Currently I am in the process of developing an importer of any existing, arbitrary (static) HTML website into the upcoming release of our CMS.
While the downloading the files is solved successfully, I'm pulling my hair off when it comes to detect a site structure (pages and subpages) purely from the HTML files, without the user specifying additional hints.
Basically I want to get a tree like:
+ Root page 1
+ Child page 1
+ Child page 2
+ Child child page1
+ Child page 3
+ Root page 2
+ Child page 4
+ Root page 3
+ ...
I.e. I want to be able to detect the menu structure from the links inside the pages. This has not to be 100% accurate, but at least I want to achieve more than just a flat list.
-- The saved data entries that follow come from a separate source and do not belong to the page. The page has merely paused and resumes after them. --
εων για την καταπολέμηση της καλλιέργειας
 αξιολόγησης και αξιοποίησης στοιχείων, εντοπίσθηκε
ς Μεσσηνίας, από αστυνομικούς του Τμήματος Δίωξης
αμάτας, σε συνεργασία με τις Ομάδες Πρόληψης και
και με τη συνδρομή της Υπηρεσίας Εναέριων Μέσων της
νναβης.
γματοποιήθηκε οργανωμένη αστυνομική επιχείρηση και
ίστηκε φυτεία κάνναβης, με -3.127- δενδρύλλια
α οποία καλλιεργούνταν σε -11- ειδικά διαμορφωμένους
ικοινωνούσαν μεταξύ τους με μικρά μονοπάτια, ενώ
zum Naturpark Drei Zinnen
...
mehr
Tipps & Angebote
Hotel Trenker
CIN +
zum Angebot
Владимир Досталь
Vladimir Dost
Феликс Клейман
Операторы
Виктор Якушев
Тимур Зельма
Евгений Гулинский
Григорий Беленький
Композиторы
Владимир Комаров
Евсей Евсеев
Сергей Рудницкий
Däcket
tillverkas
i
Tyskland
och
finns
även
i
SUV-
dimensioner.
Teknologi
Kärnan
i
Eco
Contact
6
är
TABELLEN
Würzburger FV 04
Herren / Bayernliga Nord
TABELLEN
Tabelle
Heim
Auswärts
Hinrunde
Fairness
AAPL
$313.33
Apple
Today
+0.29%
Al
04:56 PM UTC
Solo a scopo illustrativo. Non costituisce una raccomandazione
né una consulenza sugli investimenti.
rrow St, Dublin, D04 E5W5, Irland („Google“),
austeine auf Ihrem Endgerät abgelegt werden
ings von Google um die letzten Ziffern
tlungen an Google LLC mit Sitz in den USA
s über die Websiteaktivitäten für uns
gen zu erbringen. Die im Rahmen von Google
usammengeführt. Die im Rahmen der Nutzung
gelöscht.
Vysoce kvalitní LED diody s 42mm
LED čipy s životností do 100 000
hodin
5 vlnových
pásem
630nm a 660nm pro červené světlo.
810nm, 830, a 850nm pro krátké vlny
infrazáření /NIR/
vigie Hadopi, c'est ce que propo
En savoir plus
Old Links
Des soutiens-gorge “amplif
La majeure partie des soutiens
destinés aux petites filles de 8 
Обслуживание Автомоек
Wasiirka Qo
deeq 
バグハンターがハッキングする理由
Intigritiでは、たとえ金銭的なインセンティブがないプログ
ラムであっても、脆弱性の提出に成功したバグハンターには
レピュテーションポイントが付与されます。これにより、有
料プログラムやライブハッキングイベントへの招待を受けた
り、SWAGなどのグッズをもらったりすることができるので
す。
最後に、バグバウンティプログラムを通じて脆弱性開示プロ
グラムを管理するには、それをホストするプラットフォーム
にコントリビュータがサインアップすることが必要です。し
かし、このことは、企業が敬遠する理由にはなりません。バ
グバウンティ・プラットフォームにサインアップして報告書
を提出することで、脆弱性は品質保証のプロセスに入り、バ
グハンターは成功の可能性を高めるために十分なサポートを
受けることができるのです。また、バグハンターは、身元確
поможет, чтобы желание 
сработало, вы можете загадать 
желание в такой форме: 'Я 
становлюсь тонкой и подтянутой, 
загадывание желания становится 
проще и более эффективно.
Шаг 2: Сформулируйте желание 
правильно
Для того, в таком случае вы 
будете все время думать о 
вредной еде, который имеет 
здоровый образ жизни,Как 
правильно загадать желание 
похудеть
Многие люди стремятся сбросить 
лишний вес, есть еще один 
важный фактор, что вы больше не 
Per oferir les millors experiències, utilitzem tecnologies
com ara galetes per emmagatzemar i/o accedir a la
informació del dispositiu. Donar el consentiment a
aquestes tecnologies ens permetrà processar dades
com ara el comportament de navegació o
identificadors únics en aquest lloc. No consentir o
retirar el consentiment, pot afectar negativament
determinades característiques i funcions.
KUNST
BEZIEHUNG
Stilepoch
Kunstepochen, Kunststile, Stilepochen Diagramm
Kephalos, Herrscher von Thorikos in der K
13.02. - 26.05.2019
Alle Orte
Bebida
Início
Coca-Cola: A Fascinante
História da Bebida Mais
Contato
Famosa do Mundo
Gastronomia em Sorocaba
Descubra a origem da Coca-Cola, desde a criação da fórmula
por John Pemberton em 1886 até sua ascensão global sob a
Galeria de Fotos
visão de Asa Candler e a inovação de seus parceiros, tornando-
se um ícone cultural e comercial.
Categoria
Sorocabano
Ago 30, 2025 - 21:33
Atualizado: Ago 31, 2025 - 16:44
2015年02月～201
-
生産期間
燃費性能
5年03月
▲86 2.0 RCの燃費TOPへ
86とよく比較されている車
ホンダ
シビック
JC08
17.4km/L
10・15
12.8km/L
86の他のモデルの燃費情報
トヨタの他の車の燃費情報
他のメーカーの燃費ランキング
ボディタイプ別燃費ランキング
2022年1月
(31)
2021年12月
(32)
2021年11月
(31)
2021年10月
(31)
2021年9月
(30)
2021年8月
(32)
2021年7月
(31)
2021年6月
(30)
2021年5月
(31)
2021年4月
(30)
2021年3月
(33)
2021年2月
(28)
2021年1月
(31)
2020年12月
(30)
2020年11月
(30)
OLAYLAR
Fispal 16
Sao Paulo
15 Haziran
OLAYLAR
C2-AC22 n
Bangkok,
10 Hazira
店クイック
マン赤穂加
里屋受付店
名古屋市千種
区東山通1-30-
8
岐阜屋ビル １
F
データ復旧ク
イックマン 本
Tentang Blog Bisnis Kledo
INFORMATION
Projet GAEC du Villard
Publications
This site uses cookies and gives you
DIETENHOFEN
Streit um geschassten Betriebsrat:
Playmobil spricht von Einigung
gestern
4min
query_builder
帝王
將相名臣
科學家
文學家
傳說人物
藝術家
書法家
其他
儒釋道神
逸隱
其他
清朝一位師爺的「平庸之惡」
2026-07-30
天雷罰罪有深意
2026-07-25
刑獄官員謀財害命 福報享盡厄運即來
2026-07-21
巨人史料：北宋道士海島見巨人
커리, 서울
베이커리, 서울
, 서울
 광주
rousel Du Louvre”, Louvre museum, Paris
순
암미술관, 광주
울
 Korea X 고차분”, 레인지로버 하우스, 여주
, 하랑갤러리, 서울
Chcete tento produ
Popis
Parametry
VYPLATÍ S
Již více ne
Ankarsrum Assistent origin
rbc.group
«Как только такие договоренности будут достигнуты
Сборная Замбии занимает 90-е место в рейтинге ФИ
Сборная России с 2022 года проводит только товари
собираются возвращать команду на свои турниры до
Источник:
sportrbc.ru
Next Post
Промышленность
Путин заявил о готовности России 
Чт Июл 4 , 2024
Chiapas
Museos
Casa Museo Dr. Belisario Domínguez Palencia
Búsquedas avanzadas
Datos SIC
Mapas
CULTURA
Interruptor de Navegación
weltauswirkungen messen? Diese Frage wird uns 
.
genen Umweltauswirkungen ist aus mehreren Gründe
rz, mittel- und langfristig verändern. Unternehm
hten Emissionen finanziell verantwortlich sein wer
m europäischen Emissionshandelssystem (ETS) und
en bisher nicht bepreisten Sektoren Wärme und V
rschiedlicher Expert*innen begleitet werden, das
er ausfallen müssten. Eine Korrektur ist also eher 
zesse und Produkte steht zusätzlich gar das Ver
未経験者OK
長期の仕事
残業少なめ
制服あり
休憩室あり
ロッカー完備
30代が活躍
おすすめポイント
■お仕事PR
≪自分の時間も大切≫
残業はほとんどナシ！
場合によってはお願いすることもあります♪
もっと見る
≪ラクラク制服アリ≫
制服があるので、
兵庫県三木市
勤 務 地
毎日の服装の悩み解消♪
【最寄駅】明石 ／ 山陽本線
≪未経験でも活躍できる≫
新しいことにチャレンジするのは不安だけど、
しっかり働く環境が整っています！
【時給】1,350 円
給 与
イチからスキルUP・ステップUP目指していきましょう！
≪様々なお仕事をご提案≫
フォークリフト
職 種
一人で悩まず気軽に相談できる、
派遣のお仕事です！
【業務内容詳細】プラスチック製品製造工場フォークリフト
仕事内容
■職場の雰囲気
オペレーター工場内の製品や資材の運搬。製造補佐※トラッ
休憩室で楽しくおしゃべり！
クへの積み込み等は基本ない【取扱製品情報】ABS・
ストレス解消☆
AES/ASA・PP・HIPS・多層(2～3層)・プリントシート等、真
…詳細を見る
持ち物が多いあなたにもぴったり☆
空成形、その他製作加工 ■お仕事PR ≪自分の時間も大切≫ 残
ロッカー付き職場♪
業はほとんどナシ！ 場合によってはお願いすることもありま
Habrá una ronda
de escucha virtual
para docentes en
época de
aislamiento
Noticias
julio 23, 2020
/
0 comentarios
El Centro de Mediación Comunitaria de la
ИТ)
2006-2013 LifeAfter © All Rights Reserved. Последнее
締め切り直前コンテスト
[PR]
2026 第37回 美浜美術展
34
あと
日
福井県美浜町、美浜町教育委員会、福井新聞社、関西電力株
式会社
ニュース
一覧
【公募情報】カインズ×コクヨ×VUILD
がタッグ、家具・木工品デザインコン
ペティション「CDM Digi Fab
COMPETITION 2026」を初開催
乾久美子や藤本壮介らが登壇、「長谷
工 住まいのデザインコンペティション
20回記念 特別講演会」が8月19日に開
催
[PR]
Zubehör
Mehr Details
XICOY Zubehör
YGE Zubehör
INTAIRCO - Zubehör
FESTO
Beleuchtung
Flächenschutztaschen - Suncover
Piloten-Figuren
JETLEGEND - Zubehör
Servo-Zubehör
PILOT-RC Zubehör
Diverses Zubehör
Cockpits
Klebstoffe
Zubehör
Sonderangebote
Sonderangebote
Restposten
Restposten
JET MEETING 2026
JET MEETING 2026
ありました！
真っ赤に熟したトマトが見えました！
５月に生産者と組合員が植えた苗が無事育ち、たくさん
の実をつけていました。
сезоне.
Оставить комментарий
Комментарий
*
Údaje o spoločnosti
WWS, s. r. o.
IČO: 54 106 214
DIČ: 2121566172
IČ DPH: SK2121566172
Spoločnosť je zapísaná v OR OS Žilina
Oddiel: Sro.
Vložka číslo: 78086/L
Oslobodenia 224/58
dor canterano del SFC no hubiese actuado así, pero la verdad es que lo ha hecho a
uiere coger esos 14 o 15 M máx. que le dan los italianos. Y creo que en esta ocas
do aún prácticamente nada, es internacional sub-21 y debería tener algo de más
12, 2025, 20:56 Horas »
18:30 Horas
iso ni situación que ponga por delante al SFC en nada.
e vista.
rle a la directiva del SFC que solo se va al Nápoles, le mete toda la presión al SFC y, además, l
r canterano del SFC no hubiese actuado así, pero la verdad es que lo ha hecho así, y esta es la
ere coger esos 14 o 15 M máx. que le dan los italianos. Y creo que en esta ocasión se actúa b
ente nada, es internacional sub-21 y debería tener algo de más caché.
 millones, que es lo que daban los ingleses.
I thought of looking at multiple pages to see similar areas and identify these as menu areas and parse the links there, but after all I'm not that satisfied with this idea.
My question:
Can you imagine any algorithm when it comes to detecting such a structure?
Update 1:
What I'm looking for is not a web spider, but an algorithm do create a logical tree of the relationship of the pages to be able to create pages and subpages inside my CMS when importing them.
Update 2:
As of Robert's suggestion I'll solve this by starting at the root page, and then simply parse links as you go and treat every link inside a page simply as a child page. Probably I'll recurse not in a deep-first manner but rather in a breadth-first manner to get a more balanced navigation structure.